▶ _AIM_
Gather every line in the rows below that contains the string "true".

Stored entries
■ ■ ■

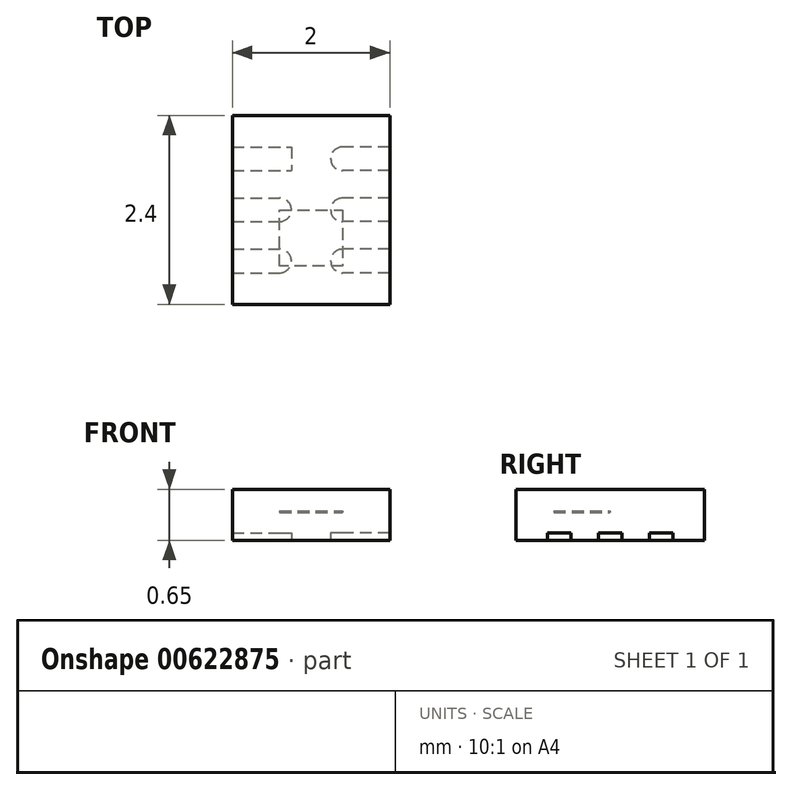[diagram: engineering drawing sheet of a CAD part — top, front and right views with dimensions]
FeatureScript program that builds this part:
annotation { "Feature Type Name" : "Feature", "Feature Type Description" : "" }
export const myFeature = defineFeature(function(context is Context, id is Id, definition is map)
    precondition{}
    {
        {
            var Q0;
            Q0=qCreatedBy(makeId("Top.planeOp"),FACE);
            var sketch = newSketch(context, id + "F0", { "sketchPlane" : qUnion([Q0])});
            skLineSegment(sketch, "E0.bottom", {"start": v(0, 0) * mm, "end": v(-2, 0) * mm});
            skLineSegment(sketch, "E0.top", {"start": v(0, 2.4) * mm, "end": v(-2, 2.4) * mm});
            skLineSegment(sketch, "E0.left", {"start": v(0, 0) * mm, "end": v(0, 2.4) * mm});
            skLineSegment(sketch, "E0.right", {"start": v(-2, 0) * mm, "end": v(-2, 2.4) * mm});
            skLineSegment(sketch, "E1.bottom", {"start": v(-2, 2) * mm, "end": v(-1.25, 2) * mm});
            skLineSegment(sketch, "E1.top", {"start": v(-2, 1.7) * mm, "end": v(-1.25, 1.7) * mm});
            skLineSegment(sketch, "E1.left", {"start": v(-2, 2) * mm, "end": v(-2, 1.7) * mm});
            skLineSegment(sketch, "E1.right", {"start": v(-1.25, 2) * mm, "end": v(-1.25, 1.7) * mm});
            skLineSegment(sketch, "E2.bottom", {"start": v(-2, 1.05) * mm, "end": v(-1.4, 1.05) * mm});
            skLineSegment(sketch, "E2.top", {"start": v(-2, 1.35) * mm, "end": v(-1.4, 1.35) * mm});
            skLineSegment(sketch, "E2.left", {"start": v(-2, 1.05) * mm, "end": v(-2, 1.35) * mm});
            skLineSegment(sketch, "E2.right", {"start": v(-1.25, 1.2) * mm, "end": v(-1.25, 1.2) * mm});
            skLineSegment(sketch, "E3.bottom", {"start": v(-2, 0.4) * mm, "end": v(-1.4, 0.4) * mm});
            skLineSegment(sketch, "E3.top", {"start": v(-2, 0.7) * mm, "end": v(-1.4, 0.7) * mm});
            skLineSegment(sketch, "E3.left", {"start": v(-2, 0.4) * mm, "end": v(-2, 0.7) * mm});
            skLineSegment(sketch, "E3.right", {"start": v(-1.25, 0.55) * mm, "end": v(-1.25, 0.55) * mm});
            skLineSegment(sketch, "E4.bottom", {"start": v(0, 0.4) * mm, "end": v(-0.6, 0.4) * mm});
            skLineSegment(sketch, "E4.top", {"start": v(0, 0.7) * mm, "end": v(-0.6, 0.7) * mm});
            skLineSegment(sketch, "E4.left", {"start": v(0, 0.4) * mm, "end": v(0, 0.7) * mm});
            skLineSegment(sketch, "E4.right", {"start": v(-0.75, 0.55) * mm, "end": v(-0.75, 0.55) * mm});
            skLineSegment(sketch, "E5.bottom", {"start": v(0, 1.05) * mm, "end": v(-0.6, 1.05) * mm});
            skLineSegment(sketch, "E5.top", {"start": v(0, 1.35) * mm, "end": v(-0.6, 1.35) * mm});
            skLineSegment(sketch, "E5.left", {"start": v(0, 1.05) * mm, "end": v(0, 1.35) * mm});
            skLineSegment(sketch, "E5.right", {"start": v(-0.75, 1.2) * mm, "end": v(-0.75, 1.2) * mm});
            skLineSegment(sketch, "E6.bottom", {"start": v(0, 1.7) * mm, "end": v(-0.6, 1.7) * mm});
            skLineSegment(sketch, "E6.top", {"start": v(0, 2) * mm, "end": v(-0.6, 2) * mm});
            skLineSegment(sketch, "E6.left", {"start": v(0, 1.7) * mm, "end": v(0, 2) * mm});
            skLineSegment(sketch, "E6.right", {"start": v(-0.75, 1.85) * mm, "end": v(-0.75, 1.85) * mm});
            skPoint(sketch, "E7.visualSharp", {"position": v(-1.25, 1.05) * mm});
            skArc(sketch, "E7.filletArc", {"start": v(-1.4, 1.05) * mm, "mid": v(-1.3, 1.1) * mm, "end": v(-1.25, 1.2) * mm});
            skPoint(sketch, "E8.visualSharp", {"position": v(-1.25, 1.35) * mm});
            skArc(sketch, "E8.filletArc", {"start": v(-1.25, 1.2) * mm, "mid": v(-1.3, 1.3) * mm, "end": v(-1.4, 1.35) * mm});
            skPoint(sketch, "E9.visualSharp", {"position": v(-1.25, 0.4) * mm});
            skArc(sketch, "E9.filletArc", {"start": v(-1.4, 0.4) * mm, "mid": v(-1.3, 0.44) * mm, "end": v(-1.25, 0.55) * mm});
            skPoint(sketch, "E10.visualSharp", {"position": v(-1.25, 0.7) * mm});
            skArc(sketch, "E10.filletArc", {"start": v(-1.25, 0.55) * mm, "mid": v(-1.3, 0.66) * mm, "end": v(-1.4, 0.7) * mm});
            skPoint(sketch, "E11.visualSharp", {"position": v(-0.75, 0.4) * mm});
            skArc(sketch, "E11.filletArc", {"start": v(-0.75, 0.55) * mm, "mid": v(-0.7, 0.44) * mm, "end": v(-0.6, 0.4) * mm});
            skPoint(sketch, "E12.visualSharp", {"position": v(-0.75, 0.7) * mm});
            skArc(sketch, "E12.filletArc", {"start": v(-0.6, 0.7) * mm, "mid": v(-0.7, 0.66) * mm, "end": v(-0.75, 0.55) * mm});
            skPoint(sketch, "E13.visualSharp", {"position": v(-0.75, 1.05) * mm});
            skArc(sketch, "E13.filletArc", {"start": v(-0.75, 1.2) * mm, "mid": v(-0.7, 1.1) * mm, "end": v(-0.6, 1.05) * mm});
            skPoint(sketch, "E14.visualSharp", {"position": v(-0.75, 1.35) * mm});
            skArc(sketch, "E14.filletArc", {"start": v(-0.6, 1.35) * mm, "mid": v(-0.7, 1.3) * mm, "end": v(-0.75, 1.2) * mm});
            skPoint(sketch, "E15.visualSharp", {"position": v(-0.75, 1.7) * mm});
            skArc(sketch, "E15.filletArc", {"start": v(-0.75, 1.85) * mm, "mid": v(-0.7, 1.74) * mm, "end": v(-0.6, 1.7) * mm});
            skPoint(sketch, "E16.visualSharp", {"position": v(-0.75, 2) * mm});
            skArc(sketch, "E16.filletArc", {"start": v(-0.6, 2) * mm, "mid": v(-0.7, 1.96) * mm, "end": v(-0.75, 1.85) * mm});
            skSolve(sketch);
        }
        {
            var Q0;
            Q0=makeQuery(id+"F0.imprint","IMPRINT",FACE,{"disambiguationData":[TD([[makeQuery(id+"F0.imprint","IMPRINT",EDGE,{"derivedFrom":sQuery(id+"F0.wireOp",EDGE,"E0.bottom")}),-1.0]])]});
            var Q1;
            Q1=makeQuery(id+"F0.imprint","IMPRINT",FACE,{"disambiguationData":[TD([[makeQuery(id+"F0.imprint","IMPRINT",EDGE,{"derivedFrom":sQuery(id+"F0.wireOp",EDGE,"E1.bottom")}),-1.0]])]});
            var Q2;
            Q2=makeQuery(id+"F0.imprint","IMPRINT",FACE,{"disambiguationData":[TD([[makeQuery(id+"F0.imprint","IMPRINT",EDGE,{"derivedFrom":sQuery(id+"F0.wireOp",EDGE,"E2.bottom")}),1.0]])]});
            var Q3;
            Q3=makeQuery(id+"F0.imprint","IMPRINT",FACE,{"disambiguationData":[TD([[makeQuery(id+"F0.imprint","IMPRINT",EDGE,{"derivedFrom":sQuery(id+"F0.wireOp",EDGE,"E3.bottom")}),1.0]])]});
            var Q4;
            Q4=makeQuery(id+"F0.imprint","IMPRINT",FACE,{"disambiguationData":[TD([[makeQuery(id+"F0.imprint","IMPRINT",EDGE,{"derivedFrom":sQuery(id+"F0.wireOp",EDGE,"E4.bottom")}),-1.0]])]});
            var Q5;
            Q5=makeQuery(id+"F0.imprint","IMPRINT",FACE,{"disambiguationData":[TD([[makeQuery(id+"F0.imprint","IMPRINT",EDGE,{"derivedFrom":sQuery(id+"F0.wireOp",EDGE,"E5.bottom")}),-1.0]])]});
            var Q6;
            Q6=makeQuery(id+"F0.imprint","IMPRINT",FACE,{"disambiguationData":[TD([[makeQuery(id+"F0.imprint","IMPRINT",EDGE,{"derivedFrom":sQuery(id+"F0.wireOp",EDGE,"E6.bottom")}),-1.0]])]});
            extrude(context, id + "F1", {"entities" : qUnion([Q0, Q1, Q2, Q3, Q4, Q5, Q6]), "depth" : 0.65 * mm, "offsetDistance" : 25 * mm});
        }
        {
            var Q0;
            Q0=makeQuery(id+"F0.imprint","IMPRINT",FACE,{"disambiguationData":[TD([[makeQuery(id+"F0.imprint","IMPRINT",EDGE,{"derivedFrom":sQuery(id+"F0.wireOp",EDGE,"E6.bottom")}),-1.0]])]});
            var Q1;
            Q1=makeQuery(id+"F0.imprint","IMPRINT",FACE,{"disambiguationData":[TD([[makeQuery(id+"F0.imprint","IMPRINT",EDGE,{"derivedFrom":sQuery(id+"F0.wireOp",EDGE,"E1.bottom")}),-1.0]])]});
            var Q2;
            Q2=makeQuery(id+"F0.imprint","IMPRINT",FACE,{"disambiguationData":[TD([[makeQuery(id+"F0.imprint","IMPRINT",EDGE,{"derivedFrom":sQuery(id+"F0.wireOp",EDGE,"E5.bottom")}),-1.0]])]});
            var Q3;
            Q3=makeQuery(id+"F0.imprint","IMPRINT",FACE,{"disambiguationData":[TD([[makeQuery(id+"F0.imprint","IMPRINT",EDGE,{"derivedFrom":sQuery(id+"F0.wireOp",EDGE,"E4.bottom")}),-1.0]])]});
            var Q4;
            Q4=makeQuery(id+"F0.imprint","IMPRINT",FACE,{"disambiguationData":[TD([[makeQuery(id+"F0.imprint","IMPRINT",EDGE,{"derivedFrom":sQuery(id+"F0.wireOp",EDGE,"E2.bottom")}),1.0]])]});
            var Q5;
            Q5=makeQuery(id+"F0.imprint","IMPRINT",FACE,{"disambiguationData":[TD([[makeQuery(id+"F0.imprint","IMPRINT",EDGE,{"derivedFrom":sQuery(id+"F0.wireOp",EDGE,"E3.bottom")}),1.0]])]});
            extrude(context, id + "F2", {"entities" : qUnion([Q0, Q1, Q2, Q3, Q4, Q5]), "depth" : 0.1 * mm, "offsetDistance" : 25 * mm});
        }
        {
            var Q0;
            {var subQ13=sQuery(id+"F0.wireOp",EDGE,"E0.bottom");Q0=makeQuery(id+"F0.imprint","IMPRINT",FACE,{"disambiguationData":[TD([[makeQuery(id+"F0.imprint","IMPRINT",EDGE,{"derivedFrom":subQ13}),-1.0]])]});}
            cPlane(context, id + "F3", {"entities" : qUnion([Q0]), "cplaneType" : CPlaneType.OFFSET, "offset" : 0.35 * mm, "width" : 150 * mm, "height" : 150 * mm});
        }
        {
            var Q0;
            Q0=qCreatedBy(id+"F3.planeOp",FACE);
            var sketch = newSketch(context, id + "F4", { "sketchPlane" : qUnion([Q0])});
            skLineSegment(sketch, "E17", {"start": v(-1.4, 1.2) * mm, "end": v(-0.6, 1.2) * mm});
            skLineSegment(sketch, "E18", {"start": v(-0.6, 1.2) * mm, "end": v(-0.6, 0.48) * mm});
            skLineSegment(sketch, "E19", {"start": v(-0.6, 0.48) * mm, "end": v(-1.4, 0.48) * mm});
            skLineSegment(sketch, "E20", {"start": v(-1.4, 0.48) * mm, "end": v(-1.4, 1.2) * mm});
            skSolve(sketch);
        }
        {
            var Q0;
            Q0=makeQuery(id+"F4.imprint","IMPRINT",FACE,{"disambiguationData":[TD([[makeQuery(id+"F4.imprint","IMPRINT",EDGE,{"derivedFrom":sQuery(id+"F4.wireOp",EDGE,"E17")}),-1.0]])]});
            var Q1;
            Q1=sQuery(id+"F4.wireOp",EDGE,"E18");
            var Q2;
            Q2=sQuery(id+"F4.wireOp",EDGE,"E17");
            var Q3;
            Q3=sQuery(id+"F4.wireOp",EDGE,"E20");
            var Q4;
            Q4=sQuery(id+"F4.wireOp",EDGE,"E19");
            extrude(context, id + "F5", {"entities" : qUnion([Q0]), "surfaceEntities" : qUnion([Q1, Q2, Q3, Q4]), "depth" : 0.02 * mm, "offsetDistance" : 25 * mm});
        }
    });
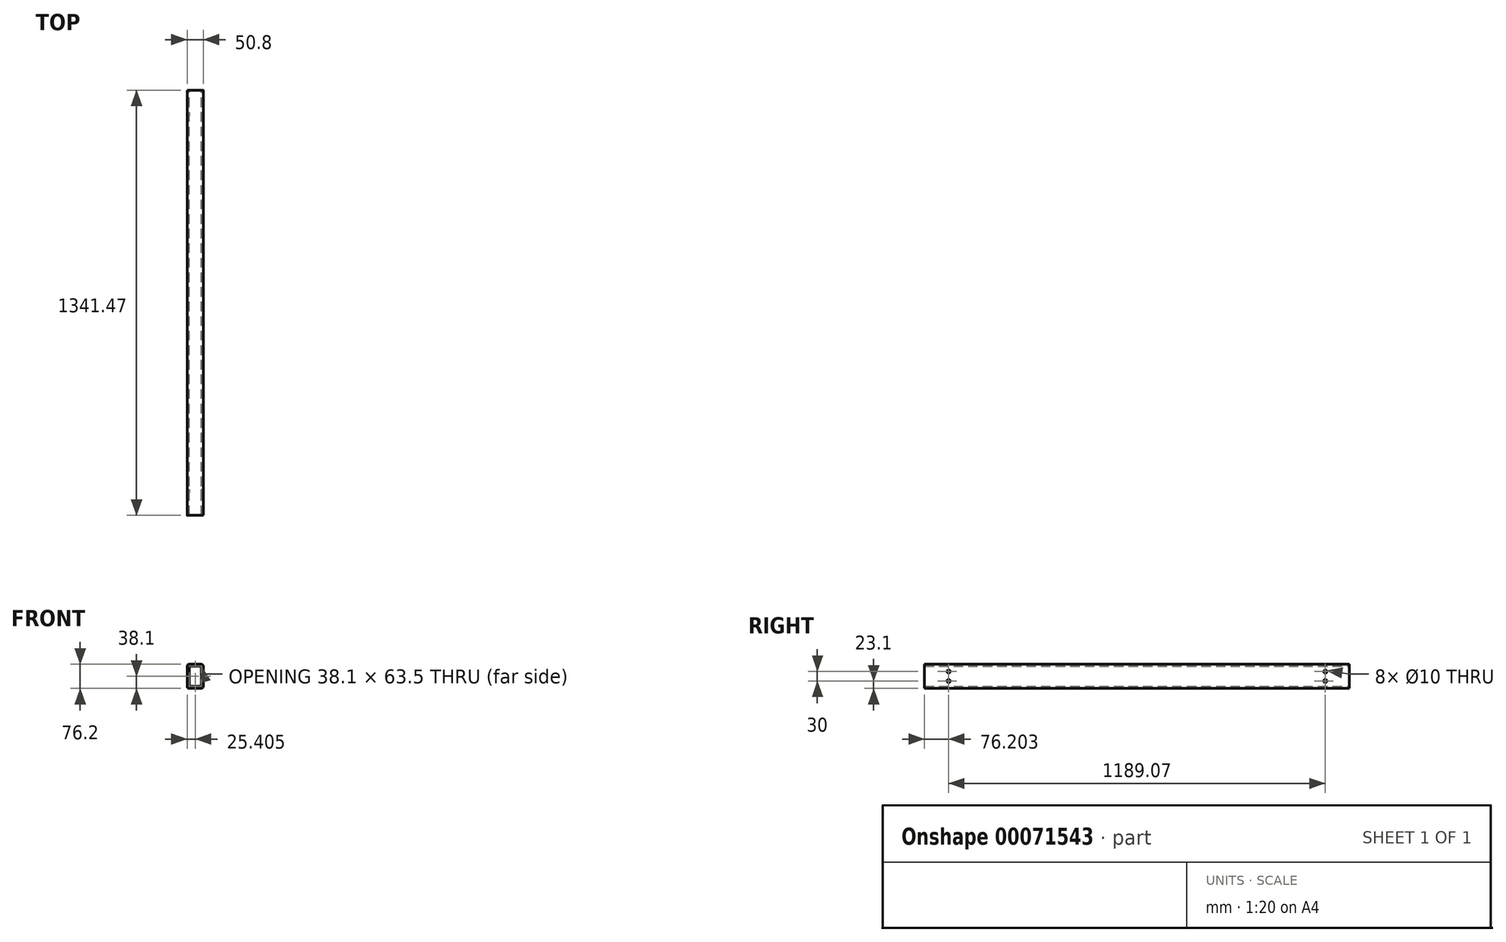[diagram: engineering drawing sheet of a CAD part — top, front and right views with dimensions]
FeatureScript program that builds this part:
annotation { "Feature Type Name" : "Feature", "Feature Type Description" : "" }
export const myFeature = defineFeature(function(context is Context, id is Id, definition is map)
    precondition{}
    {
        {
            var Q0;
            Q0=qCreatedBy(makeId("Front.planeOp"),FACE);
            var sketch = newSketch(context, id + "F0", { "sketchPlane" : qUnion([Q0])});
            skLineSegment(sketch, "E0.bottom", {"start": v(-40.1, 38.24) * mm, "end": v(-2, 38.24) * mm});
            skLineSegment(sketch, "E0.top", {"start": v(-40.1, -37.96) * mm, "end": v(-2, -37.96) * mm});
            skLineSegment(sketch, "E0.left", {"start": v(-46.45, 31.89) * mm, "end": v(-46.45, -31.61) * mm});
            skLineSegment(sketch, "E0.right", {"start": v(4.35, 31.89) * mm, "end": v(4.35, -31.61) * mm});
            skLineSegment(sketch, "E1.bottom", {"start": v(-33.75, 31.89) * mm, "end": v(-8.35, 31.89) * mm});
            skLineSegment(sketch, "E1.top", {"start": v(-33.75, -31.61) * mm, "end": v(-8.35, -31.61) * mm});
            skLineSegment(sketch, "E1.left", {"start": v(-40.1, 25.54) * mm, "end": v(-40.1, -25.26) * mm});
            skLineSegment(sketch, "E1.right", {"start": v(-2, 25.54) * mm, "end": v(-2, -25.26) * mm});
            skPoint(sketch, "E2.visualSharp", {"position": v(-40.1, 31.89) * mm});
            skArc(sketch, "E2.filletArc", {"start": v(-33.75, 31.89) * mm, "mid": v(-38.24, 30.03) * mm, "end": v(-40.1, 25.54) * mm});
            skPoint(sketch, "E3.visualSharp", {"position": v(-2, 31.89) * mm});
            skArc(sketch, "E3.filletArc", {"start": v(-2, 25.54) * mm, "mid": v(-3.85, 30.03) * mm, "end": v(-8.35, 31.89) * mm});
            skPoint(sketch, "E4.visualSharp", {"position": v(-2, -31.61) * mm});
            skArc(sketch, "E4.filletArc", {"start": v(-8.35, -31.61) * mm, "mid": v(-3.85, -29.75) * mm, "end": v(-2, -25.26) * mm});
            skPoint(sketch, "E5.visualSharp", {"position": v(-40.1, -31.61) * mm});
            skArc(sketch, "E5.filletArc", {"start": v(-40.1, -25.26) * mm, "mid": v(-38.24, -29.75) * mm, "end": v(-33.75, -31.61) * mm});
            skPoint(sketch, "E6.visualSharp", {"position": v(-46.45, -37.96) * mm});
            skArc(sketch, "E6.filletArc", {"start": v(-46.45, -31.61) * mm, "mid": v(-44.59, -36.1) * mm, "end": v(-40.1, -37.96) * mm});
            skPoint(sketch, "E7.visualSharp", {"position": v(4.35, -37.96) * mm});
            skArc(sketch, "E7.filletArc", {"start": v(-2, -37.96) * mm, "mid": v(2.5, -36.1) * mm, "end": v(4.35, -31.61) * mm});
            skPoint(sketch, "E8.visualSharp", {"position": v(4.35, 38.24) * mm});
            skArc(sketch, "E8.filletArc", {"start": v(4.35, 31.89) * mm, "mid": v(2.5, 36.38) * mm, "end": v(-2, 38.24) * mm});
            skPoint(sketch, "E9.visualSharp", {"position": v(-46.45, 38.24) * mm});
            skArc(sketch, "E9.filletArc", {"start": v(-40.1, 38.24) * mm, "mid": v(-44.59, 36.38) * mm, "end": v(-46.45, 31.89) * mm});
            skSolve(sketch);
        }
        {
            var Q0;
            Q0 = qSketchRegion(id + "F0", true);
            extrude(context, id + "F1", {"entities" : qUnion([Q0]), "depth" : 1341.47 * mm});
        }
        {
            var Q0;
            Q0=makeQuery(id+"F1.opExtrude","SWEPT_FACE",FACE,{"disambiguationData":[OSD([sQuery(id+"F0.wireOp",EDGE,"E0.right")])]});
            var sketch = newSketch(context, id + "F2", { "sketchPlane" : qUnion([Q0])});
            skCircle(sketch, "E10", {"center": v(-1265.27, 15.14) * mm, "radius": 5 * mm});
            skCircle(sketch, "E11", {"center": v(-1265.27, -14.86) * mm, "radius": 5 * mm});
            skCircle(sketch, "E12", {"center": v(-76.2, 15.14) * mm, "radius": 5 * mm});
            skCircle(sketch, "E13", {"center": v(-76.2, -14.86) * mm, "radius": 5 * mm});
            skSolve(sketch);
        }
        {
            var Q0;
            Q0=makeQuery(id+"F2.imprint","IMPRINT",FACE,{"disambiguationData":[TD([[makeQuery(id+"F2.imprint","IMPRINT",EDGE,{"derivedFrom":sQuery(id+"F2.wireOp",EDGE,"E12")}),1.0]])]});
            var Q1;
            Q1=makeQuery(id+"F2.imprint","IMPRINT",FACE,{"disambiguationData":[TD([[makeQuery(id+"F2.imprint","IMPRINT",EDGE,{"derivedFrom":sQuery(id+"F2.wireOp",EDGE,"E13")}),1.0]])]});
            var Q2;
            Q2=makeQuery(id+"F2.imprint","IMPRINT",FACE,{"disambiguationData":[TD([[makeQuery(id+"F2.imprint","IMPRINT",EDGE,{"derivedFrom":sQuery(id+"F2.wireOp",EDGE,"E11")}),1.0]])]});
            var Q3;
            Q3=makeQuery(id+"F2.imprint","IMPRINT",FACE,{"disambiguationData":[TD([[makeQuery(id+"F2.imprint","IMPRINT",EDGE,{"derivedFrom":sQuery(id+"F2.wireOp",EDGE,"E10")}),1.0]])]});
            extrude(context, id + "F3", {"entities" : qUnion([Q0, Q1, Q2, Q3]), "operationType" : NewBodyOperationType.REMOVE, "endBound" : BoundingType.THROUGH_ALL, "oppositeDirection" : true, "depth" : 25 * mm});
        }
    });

■ ■ ■

▶ _SOLUTION TO THIS EXERCISE_
            Q0 = qSketchRegion(id + "F0", true);
            extrude(context, id + "F3", {"entities" : qUnion([Q0, Q1, Q2, Q3]), "operationType" : NewBodyOperationType.REMOVE, "endBound" : BoundingType.THROUGH_ALL, "oppositeDirection" : true, "depth" : 25 * mm});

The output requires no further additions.